## WRITTEN TASK
Output the records exactly, with no line skipped.

## Data extracted from a collection

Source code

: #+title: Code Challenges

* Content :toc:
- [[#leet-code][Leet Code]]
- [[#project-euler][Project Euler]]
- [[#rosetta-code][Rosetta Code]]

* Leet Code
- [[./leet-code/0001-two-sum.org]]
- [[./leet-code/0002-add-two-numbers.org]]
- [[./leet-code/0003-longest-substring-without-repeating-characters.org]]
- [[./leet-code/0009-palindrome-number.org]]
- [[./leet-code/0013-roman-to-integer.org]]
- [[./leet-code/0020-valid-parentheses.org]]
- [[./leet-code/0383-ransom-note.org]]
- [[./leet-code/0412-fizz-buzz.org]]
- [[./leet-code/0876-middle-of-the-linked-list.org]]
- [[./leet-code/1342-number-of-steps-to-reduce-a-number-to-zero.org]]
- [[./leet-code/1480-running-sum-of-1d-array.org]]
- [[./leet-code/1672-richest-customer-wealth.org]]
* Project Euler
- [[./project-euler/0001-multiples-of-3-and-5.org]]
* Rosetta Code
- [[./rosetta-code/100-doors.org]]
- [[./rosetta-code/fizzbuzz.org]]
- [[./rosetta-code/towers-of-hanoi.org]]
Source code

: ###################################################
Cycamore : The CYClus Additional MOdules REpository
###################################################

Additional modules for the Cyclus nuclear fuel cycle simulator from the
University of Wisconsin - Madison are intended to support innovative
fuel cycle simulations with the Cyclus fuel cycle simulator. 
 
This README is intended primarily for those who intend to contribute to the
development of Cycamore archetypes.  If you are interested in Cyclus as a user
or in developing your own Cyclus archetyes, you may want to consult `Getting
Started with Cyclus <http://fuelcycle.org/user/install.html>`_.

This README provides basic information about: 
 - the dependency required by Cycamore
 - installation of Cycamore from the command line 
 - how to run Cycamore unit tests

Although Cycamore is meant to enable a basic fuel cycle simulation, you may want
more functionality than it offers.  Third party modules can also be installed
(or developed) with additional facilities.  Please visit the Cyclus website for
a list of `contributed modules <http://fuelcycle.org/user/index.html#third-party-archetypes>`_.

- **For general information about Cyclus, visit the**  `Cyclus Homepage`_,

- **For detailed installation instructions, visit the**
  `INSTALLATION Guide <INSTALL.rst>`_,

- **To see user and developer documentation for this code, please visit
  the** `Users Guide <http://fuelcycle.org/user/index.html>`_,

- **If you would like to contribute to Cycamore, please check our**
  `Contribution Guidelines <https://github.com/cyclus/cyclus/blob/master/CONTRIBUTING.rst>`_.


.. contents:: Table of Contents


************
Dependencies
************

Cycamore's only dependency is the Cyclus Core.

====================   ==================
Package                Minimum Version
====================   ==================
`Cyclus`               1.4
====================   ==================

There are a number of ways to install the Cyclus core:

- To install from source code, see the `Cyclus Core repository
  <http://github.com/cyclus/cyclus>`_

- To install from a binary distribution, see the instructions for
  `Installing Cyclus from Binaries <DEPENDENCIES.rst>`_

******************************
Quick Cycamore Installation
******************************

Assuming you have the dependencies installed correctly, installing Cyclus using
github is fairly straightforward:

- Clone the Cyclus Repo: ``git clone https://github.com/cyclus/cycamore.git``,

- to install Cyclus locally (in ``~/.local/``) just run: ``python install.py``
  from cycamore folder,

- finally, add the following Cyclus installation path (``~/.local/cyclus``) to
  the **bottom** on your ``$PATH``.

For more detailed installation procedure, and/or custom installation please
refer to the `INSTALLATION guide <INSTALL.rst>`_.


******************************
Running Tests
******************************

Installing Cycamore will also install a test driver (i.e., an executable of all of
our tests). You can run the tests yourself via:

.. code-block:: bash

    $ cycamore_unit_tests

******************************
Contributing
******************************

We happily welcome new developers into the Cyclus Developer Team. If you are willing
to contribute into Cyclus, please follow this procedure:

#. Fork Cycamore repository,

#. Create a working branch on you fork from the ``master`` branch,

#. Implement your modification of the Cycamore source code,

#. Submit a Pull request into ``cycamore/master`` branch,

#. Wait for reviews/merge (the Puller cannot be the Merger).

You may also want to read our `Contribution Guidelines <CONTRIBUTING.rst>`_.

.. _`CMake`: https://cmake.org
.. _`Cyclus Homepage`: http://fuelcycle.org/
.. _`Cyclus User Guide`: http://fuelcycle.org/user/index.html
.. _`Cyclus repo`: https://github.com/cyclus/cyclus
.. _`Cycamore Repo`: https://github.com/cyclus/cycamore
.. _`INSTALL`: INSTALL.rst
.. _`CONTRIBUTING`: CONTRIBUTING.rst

## SOLUTION TO THE PROBLEM
Source code

: #+title: Code Challenges

* Content :toc:
- [[#leet-code][Leet Code]]
- [[#project-euler][Project Euler]]
- [[#rosetta-code][Rosetta Code]]

* Leet Code
- [[./leet-code/0001-two-sum.org]]
- [[./leet-code/0002-add-two-numbers.org]]
- [[./leet-code/0003-longest-substring-without-repeating-characters.org]]
- [[./leet-code/0009-palindrome-number.org]]
- [[./leet-code/0013-roman-to-integer.org]]
- [[./leet-code/0020-valid-parentheses.org]]
- [[./leet-code/0383-ransom-note.org]]
- [[./leet-code/0412-fizz-buzz.org]]
- [[./leet-code/0876-middle-of-the-linked-list.org]]
- [[./leet-code/1342-number-of-steps-to-reduce-a-number-to-zero.org]]
- [[./leet-code/1480-running-sum-of-1d-array.org]]
- [[./leet-code/1672-richest-customer-wealth.org]]
* Project Euler
- [[./project-euler/0001-multiples-of-3-and-5.org]]
* Rosetta Code
- [[./rosetta-code/100-doors.org]]
- [[./rosetta-code/fizzbuzz.org]]
- [[./rosetta-code/towers-of-hanoi.org]]
Source code

: ###################################################
Cycamore : The CYClus Additional MOdules REpository
###################################################

Additional modules for the Cyclus nuclear fuel cycle simulator from the
University of Wisconsin - Madison are intended to support innovative
fuel cycle simulations with the Cyclus fuel cycle simulator. 
 
This README is intended primarily for those who intend to contribute to the
development of Cycamore archetypes.  If you are interested in Cyclus as a user
or in developing your own Cyclus archetyes, you may want to consult `Getting
Started with Cyclus <http://fuelcycle.org/user/install.html>`_.

This README provides basic information about: 
 - the dependency required by Cycamore
 - installation of Cycamore from the command line 
 - how to run Cycamore unit tests

Although Cycamore is meant to enable a basic fuel cycle simulation, you may want
more functionality than it offers.  Third party modules can also be installed
(or developed) with additional facilities.  Please visit the Cyclus website for
a list of `contributed modules <http://fuelcycle.org/user/index.html#third-party-archetypes>`_.

- **For general information about Cyclus, visit the**  `Cyclus Homepage`_,

- **For detailed installation instructions, visit the**
  `INSTALLATION Guide <INSTALL.rst>`_,

- **To see user and developer documentation for this code, please visit
  the** `Users Guide <http://fuelcycle.org/user/index.html>`_,

- **If you would like to contribute to Cycamore, please check our**
  `Contribution Guidelines <https://github.com/cyclus/cyclus/blob/master/CONTRIBUTING.rst>`_.


.. contents:: Table of Contents


************
Dependencies
************

Cycamore's only dependency is the Cyclus Core.

====================   ==================
Package                Minimum Version
====================   ==================
`Cyclus`               1.4
====================   ==================

There are a number of ways to install the Cyclus core:

- To install from source code, see the `Cyclus Core repository
  <http://github.com/cyclus/cyclus>`_

- To install from a binary distribution, see the instructions for
  `Installing Cyclus from Binaries <DEPENDENCIES.rst>`_

******************************
Quick Cycamore Installation
******************************

Assuming you have the dependencies installed correctly, installing Cyclus using
github is fairly straightforward:

- Clone the Cyclus Repo: ``git clone https://github.com/cyclus/cycamore.git``,

- to install Cyclus locally (in ``~/.local/``) just run: ``python install.py``
  from cycamore folder,

- finally, add the following Cyclus installation path (``~/.local/cyclus``) to
  the **bottom** on your ``$PATH``.

For more detailed installation procedure, and/or custom installation please
refer to the `INSTALLATION guide <INSTALL.rst>`_.


******************************
Running Tests
******************************

Installing Cycamore will also install a test driver (i.e., an executable of all of
our tests). You can run the tests yourself via:

.. code-block:: bash

    $ cycamore_unit_tests

******************************
Contributing
******************************

We happily welcome new developers into the Cyclus Developer Team. If you are willing
to contribute into Cyclus, please follow this procedure:

#. Fork Cycamore repository,

#. Create a working branch on you fork from the ``master`` branch,

#. Implement your modification of the Cycamore source code,

#. Submit a Pull request into ``cycamore/master`` branch,

#. Wait for reviews/merge (the Puller cannot be the Merger).

You may also want to read our `Contribution Guidelines <CONTRIBUTING.rst>`_.

.. _`CMake`: https://cmake.org
.. _`Cyclus Homepage`: http://fuelcycle.org/
.. _`Cyclus User Guide`: http://fuelcycle.org/user/index.html
.. _`Cyclus repo`: https://github.com/cyclus/cyclus
.. _`Cycamore Repo`: https://github.com/cyclus/cycamore
.. _`INSTALL`: INSTALL.rst
.. _`CONTRIBUTING`: CONTRIBUTING.rst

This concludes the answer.